Дед насупил лохматые брови и недружелюбно покосился на ребят. Поднося банку к губам, он думал: сколько же может стоить такой вкусный чай в пустыне?..
В автобусе какие-то нетерпеливые женщины начали ерзать на своих сиденьях и ворчать:
— Там задержал и здесь не торопится…
Водитель засигналил. Дед, едва не поперхнувшись, выплеснул оставшийся чай на землю и, бросив в банку несколько копеек, сунул ее мальчику, ожидавшему посуду.
Едва дед поставил на подножку ногу, мальчишка обеими руками ухватился за его рукав.
— Что-о? Мало? — рассердился дед, оборачиваясь и сползая обратно. Этому уж сорванцу он непременно надерет уши.
— Что вы, дедушка! — смутился паренек. — Мы это так, без денег…
— То есть как это без денег? — изумился Саттар-ота.
— А так… Мы так решили на совете. У нас график движения автобусов… Выносим к каждому рейсу для пассажиров… Здесь ведь нельзя пить сырую воду, — пояснил мальчик и сунул деньги обратно деду в карман.
Дед в смятении уставился на мальчишку. Он не слушал досадовавших на него в машине пассажиров. Чья-то сильная рука взяла его под локоть и осторожно втащила в автобус. Это, наверно, был шофер. Но Саттар-ота резко высвободил руку и с необычной для его возраста резвостью выскочил обратно.

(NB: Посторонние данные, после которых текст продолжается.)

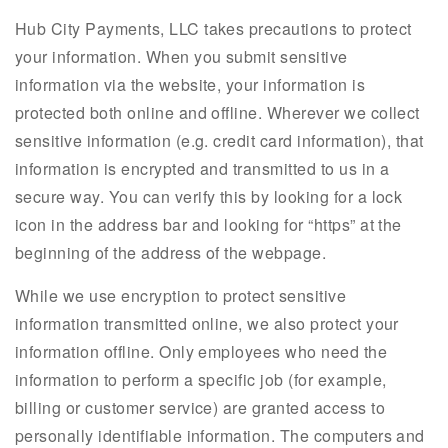
Hub City Payments, LLC takes precautions to protect
your information. When you submit sensitive
information via the website, your information is
protected both online and offline. Wherever we collect
sensitive information (e.g. credit card information), that
information is encrypted and transmitted to us in a
secure way. You can verify this by looking for a lock
icon in the address bar and looking for “https” at the
beginning of the address of the webpage.
While we use encryption to protect sensitive
information transmitted online, we also protect your
information offline. Only employees who need the
information to perform a specific job (for example,
billing or customer service) are granted access to
personally identifiable information. The computers and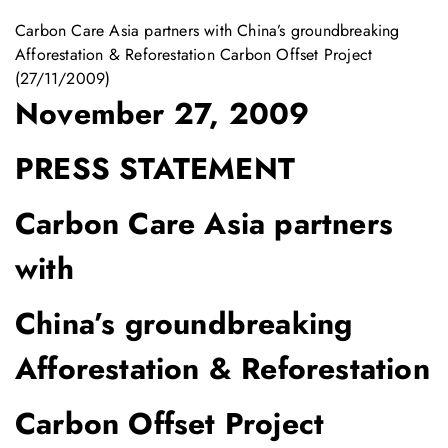
Carbon Care Asia partners with China’s groundbreaking
Afforestation & Reforestation Carbon Offset Project
(27/11/2009)
November 27, 2009
PRESS STATEMENT
Carbon Care Asia partners
with
China’s groundbreaking
Afforestation & Reforestation
Carbon Offset Project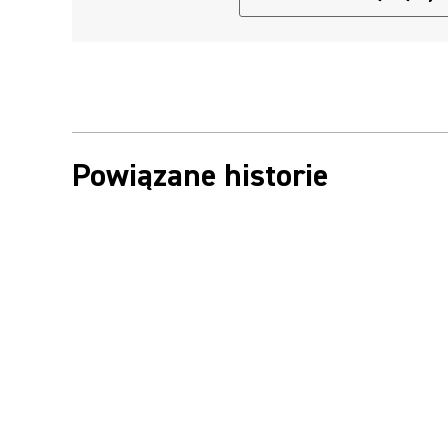
Powiązane historie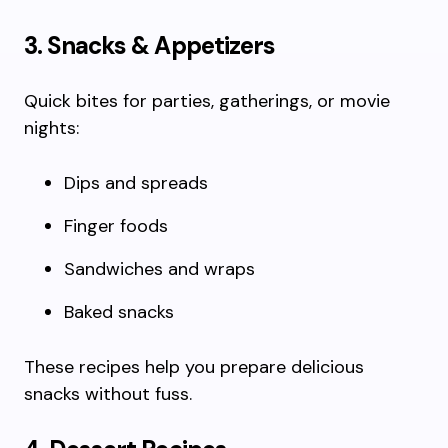
3. Snacks & Appetizers
Quick bites for parties, gatherings, or movie
nights:
Dips and spreads
Finger foods
Sandwiches and wraps
Baked snacks
These recipes help you prepare delicious
snacks without fuss.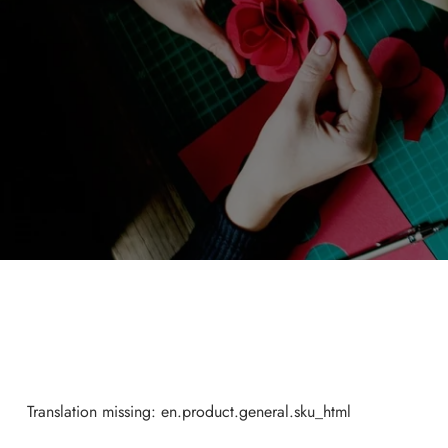
Translation missing: en.product.general.sku_html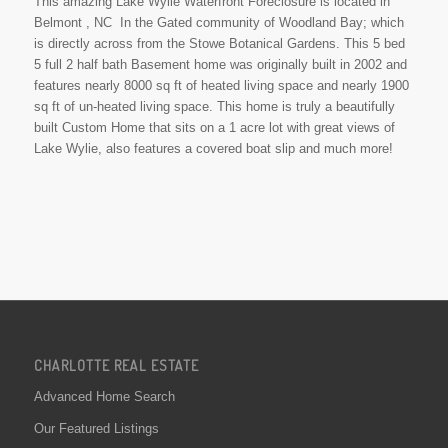
This amazing Lake Wylie Waterfront Foreclosure is located in
Belmont , NC In the Gated community of Woodland Bay; which
is directly across from the Stowe Botanical Gardens. This 5 bed
5 full 2 half bath Basement home was originally built in 2002 and
features nearly 8000 sq ft of heated living space and nearly 1900
sq ft of un-heated living space. This home is truly a beautifully
built Custom Home that sits on a 1 acre lot with great views of
Lake Wylie, also features a covered boat slip and much more!
CHARLOTTE REAL ESTATE
Advanced Home Search
Our Featured Listings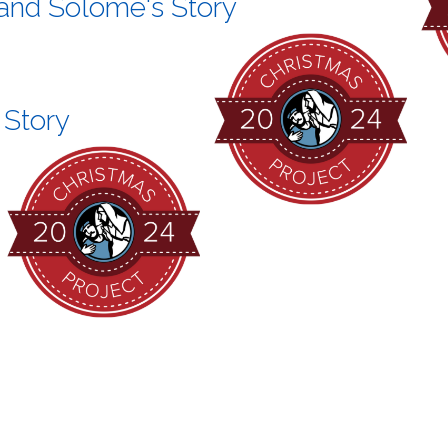
 and Solome's Story
 Story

— Стой! Стой! — закричал он вслед удаляющемуся мальчишке.
Мальчик остановился, с любопытством разглядывая деда. Саттар-ота суетливо что-то искал у себя за пазухой и вот наконец извлек красивую тюбетейку с красными узорами, из зеленого бархата.
— Вот тебе, внучек! — сказал он и, довольный своей находчивостью, улыбнулся, провел рукой по бороде.
— Что вы, зачем…
— Бери, бери, — насупился дед и напялил тюбетейку мальчику на голову. — Здесь первый колодец я копал. Бери, помнить будешь!
Саттар-ота неуклюже вскарабкался в автобус, не глядя ни на кого, не замечая улыбок пассажиров, протиснулся на свое место. Наконец уселся, вздохнул глубоко и тогда с гордостью оглядел соседей:
— У меня точь-в-точь такой внучек дома, — сказал он громко. Так, чтобы услышали все. И засмеялся добрым стариковским смехом.
Опасаясь, как бы дед не надумал чего-нибудь еще и не выскочил из автобуса снова, шофер рванул машину с места.